Bahşiş ve prim ile kazanılanlar destekliyor
Türkiye Alışveriş Merkezleri ve Perakendeciler Federasyonu’nun (TAMPF) Lideri Alp Lider Özpamukçu, eleman bulma zahmetinin uzun vakittir yaşadığını belirtirken, salgınla birlikte restoran ve mağazacılıktan kuryeliğe geçişlerin olduğunu söyledi. Alım gücündeki düşüşle iş sirkülasyonunun arttığına değindi. Büyük kentlerde eleman bulma kahrının artığının gözlemlendiğini, taban fiyatlı alanlarda sorun olduğunu ancak bahşiş ve primlerle desteklenmeye çalışıldığını açıkladı.

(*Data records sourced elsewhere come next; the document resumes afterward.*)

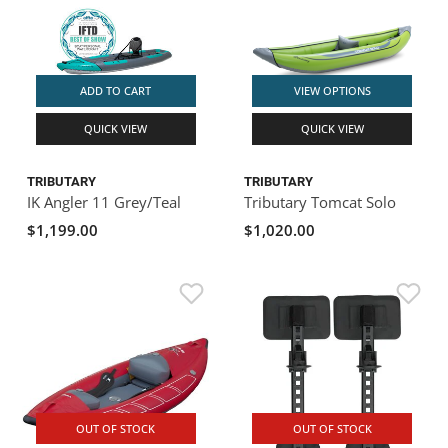
ADD TO CART
VIEW OPTIONS
QUICK VIEW
QUICK VIEW
TRIBUTARY
TRIBUTARY
IK Angler 11 Grey/Teal
Tributary Tomcat Solo
$1,199.00
$1,020.00
OUT OF STOCK
OUT OF STOCK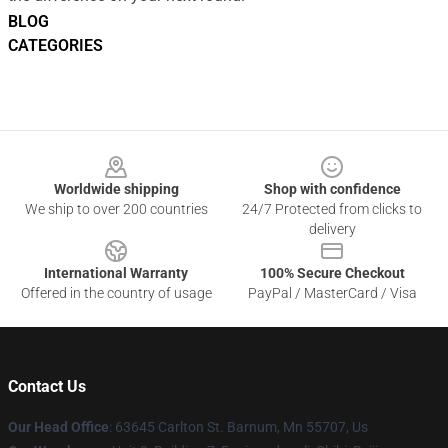
BLOG
CATEGORIES
Footer
Worldwide shipping
Shop with confidence
We ship to over 200 countries
24/7 Protected from clicks to
delivery
International Warranty
100% Secure Checkout
Offered in the country of usage
PayPal / MasterCard / Visa
Contact Us
Our Head Office
: 63645 Carlton St. Barnum, Mn 55707, Us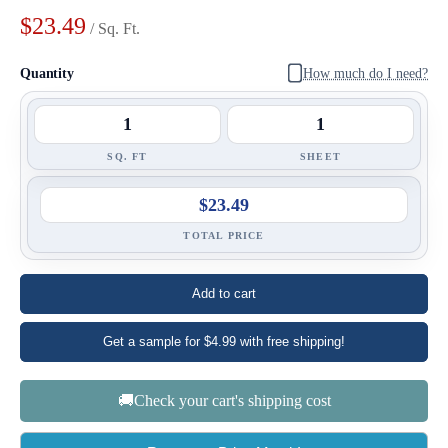
$23.49
/ Sq. Ft.
Quantity
How much do I need?
SQ. FT
SHEET
$23.49
TOTAL PRICE
Add to cart
Get a sample for $4.99 with free shipping!
🚚Check your cart's shipping cost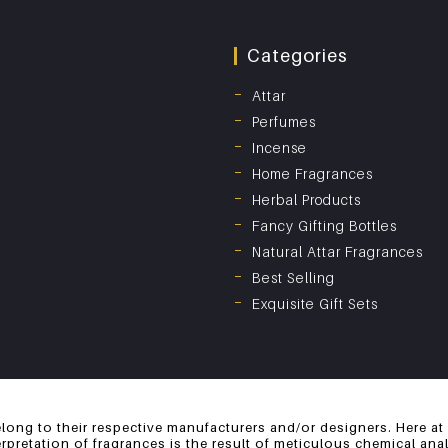
Categories
Attar
Perfumes
Incense
Home Fragrances
Herbal Products
Fancy Gifting Bottles
Natural Attar Fragrances
Best Selling
Exquisite Gift Sets
long to their respective manufacturers and/or designers. Here at
erpretation of fragrances is the result of meticulous chemical an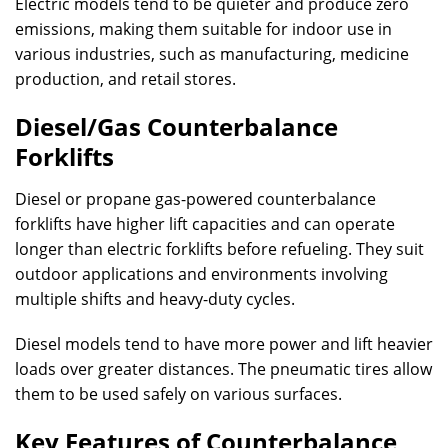
Electric models tend to be quieter and produce zero
emissions, making them suitable for indoor use in
various industries, such as manufacturing, medicine
production, and retail stores.
Diesel/Gas Counterbalance
Forklifts
Diesel or propane gas-powered counterbalance
forklifts have higher lift capacities and can operate
longer than electric forklifts before refueling. They suit
outdoor applications and environments involving
multiple shifts and heavy-duty cycles.
Diesel models tend to have more power and lift heavier
loads over greater distances. The pneumatic tires allow
them to be used safely on various surfaces.
Key Features of Counterbalance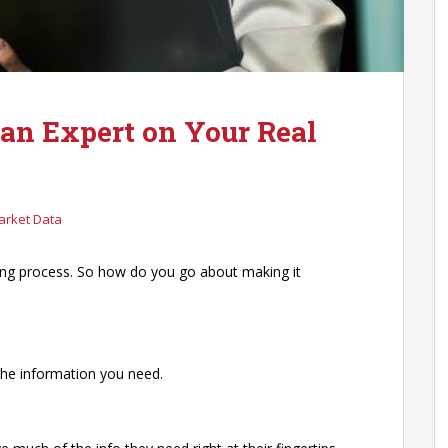
 an Expert on Your Real
arket Data
ing process. So how do you go about making it
 the information you need.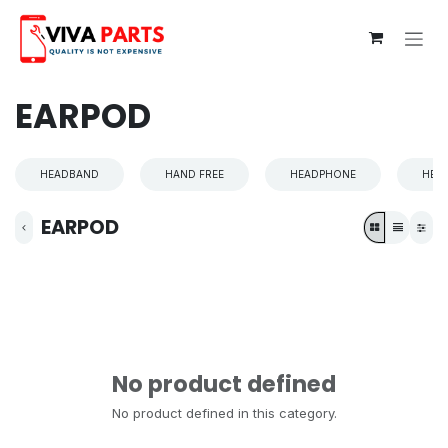
Skip to Content
EARPOD
HEADBAND
HAND FREE
HEADPHONE
HEA
EARPOD
No product defined
No product defined in this category.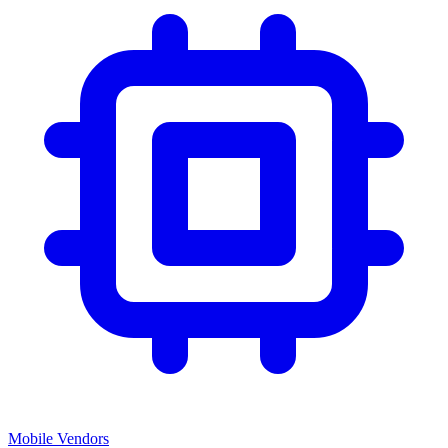
Mobile Vendors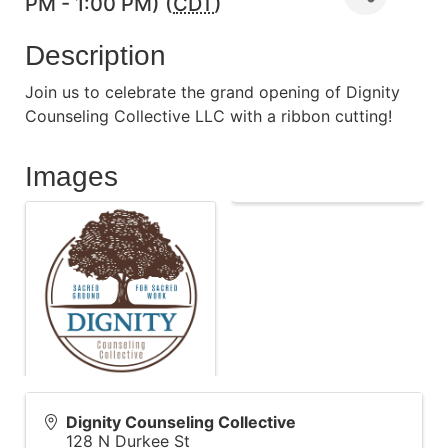
PM - 1:00 PM) (
CDT
)
Description
Join us to celebrate the grand opening of Dignity
Counseling Collective LLC with a ribbon cutting!
Images
Dignity Counseling Collective
128 N Durkee St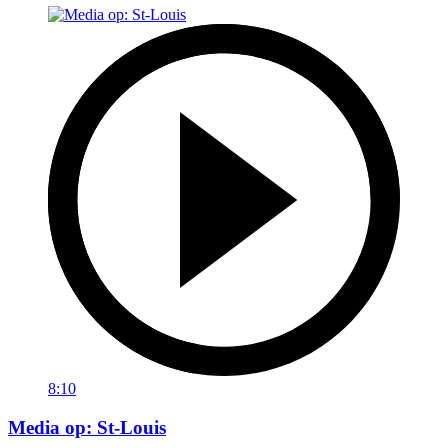
8:10
Media op: St-Louis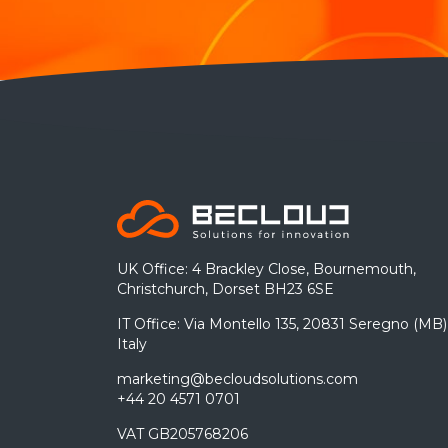
UK Office: 4 Brackley Close, Bournemouth,
Christchurch, Dorset BH23 6SE
IT Office: Via Montello 135, 20831 Seregno (MB)
Italy
marketing@becloudsolutions.com
+44 20 4571 0701
VAT GB205768206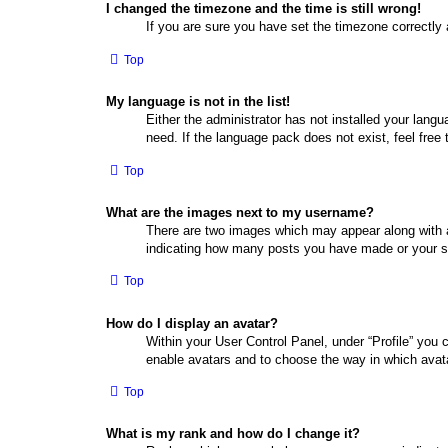
I changed the timezone and the time is still wrong!
If you are sure you have set the timezone correctly a
Top
My language is not in the list!
Either the administrator has not installed your lang
need. If the language pack does not exist, feel free
Top
What are the images next to my username?
There are two images which may appear along with a
indicating how many posts you have made or your sta
Top
How do I display an avatar?
Within your User Control Panel, under “Profile” you 
enable avatars and to choose the way in which avata
Top
What is my rank and how do I change it?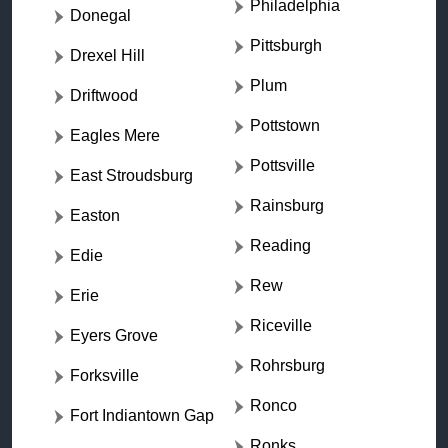
Philadelphia
Donegal
Pittsburgh
Drexel Hill
Plum
Driftwood
Pottstown
Eagles Mere
Pottsville
East Stroudsburg
Rainsburg
Easton
Reading
Edie
Rew
Erie
Riceville
Eyers Grove
Rohrsburg
Forksville
Ronco
Fort Indiantown Gap
Ronks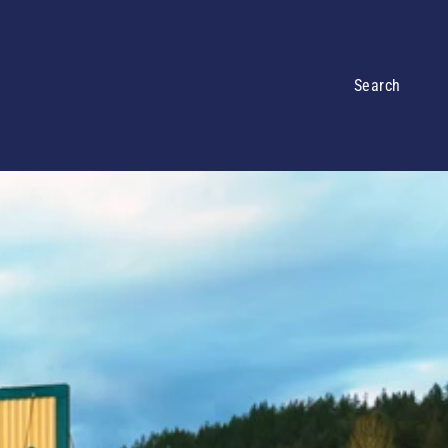
Search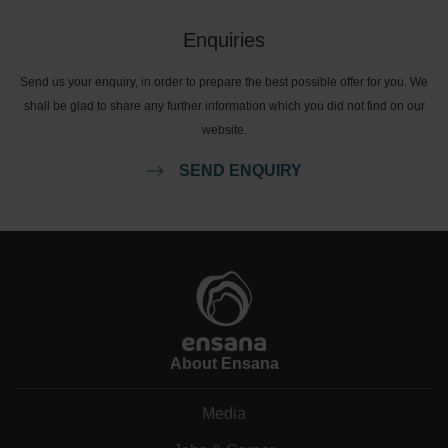
Enquiries
Send us your enquiry, in order to prepare the best possible offer for you. We
shall be glad to share any further information which you did not find on our
website.
SEND ENQUIRY
About Ensana
Media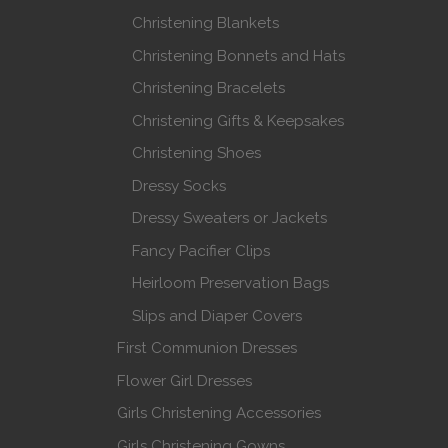
Christening Blankets
Christening Bonnets and Hats
Christening Bracelets
Christening Gifts & Keepsakes
Christening Shoes
Dressy Socks
Dressy Sweaters or Jackets
Fancy Pacifier Clips
Heirloom Preservation Bags
Slips and Diaper Covers
First Communion Dresses
Flower Girl Dresses
Girls Christening Accessories
Girls Christening Gowns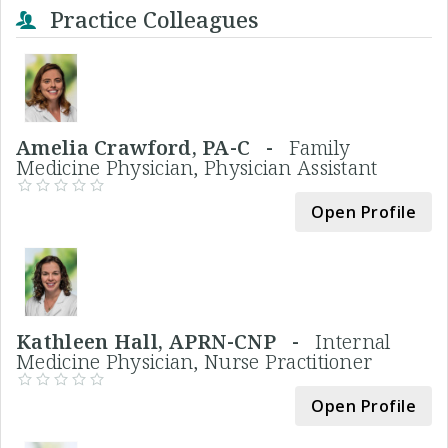
Practice Colleagues
Amelia Crawford, PA-C -
Family
Medicine Physician, Physician Assistant
Open Profile
Kathleen Hall, APRN-CNP -
Internal
Medicine Physician, Nurse Practitioner
Open Profile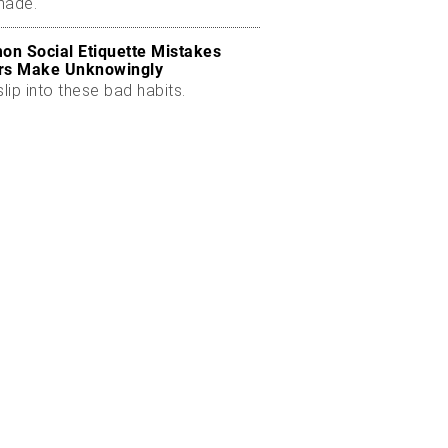
made.
n Social Etiquette Mistakes
rs Make Unknowingly
slip into these bad habits.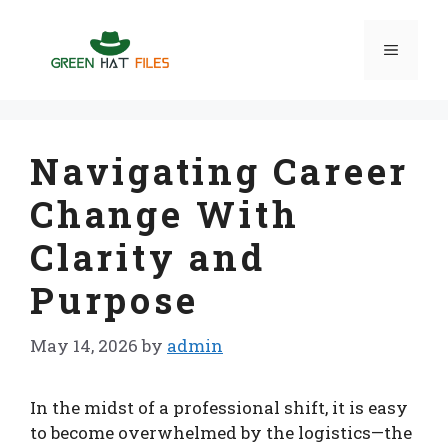
Skip
to
Menu
content
Navigating Career
Change With
Clarity and
Purpose
May 14, 2026
by
admin
In the midst of a professional shift, it is easy
to become overwhelmed by the logistics—the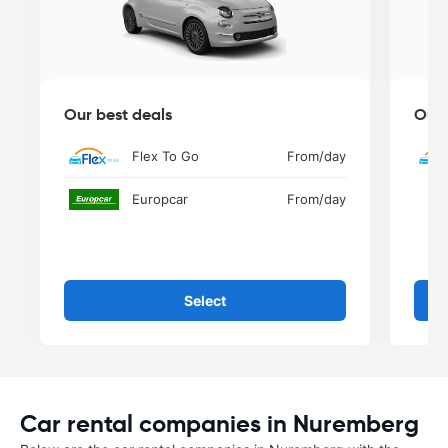
Our best deals
Our 
Flex To Go
From
/day
Europcar
From
/day
Select
Car rental companies in Nuremberg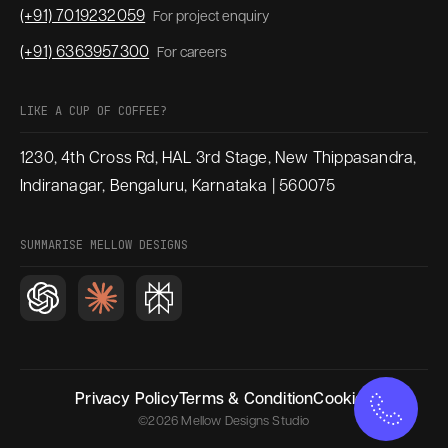
(+91) 7019232059
For project enquiry
(+91) 6363957300
For careers
LIKE A CUP OF COFFEE?
1230, 4th Cross Rd, HAL 3rd Stage, New Thippasandra,
Indiranagar, Bengaluru, Karnataka | 560075
SUMMARISE MELLOW DESIGNS
Privacy Policy
Terms & Condition
Cookies
©2026 Mellow Designs Studio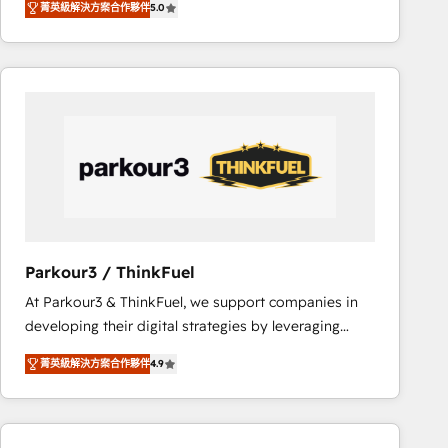
菁英級解決方案合作夥伴
5.0
réussite des entreprises passe par l’innovation web,
team of 25+ experts Contact us today to help you
le marketing digital, et la relation client ! C'est
get more from your investment in HubSpot.
pourquoi, nos experts sont à la fois capables de
www.bbdboom.com
gérer votre projet de création de site internet, votre
référencement, votre stratégie digitale et le pilotage
et l'intégration d'HubSpot ! Les grandes phases d'un
projet HubSpot avec DIGITALISIM : 🧽 Nettoyage,
migration et intégration des bases de données. 🚀
Développement des interfaces avec vos logiciels
métiers ⚙️ Configuration de la plateforme HubSpot
📈 Configuration de rapports et tableaux de bord 🤝
Parkour3 / ThinkFuel
Book Process & Guidelines utilisateurs 🎓
At Parkour3 & ThinkFuel, we support companies in
Formations des utilisateurs
developing their digital strategies by leveraging
technologies and automating their marketing and
菁英級解決方案合作夥伴
4.9
sales processes to generate growth. Our offer spans
from Strategy to Operations. We specialize in CRM
onboarding and implementation, web design, sales
& marketing automation, and digital marketing. With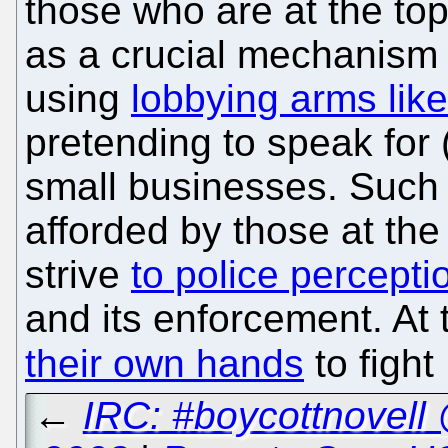
those who are at the top.
as a crucial mechanism fo
using
lobbying arms lik
pretending to speak for 
small businesses. Such
afforded by those at the
strive
to police percepti
and its enforcement. At
their own hands
to fight
←
IRC: #boycottnovell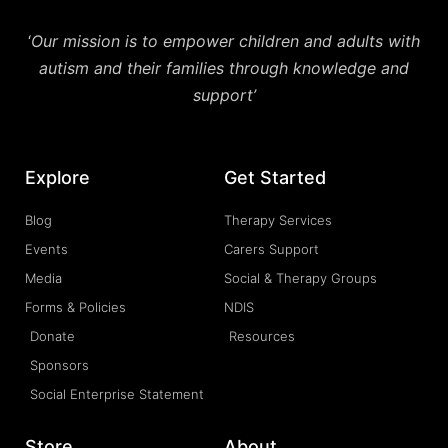
‘
Our mission is to empower children and adults with
autism and their families through knowledge and
support’
Explore
Get Started
Blog
Therapy Services
Events
Carers Support
Media
Social & Therapy Groups
Forms & Policies
NDIS
Donate
Resources
Sponsors
Social Enterprise Statement
Store
About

Bölgesel taban fiyat tahlil olabilir
Türkiye Giysi Sanayicileri Derneği (TGSD) Lideri Ramazan Kaya, büyükşehirlerde nitelikli ve deneyimli eleman sorunu olduğunu, artan hayat pahalılığı ile göçün belirginleştiğini lisana getirdi. Bölgesel taban fiyatın tahlil olabileceğini belirten Kaya, 5 bin 500 TL olan taban fiyatla Anadolu’da yaşanabileceğini lakin bunu İstanbul için kâfi olmadığını belirtti. Artık Anadolu’da da yatırım olduğunu ve iş imkanları bulunduğunu söyledi.
Bazı dallarda şimdi göç başlamadı fakat kaçınılmaz
Emek ağır ver istihdam yaratan bölümlerden olan yeme-içme alanında da Tüm Restoranlar ve Turizmciler Derneği (TÜRES) Lideri Ramazan Bingöl ise, pandemi sonrası online ticaret ve yemek siparişlerinde görülen düşüşün kuryelikten dönüşe neden olduğunu bölüm özelinde eleman bulma probleminin şimdi başlamadığını açıkladı. İlerleyen periyotta ise bunu kaçınılmaz olduğunu belirtti.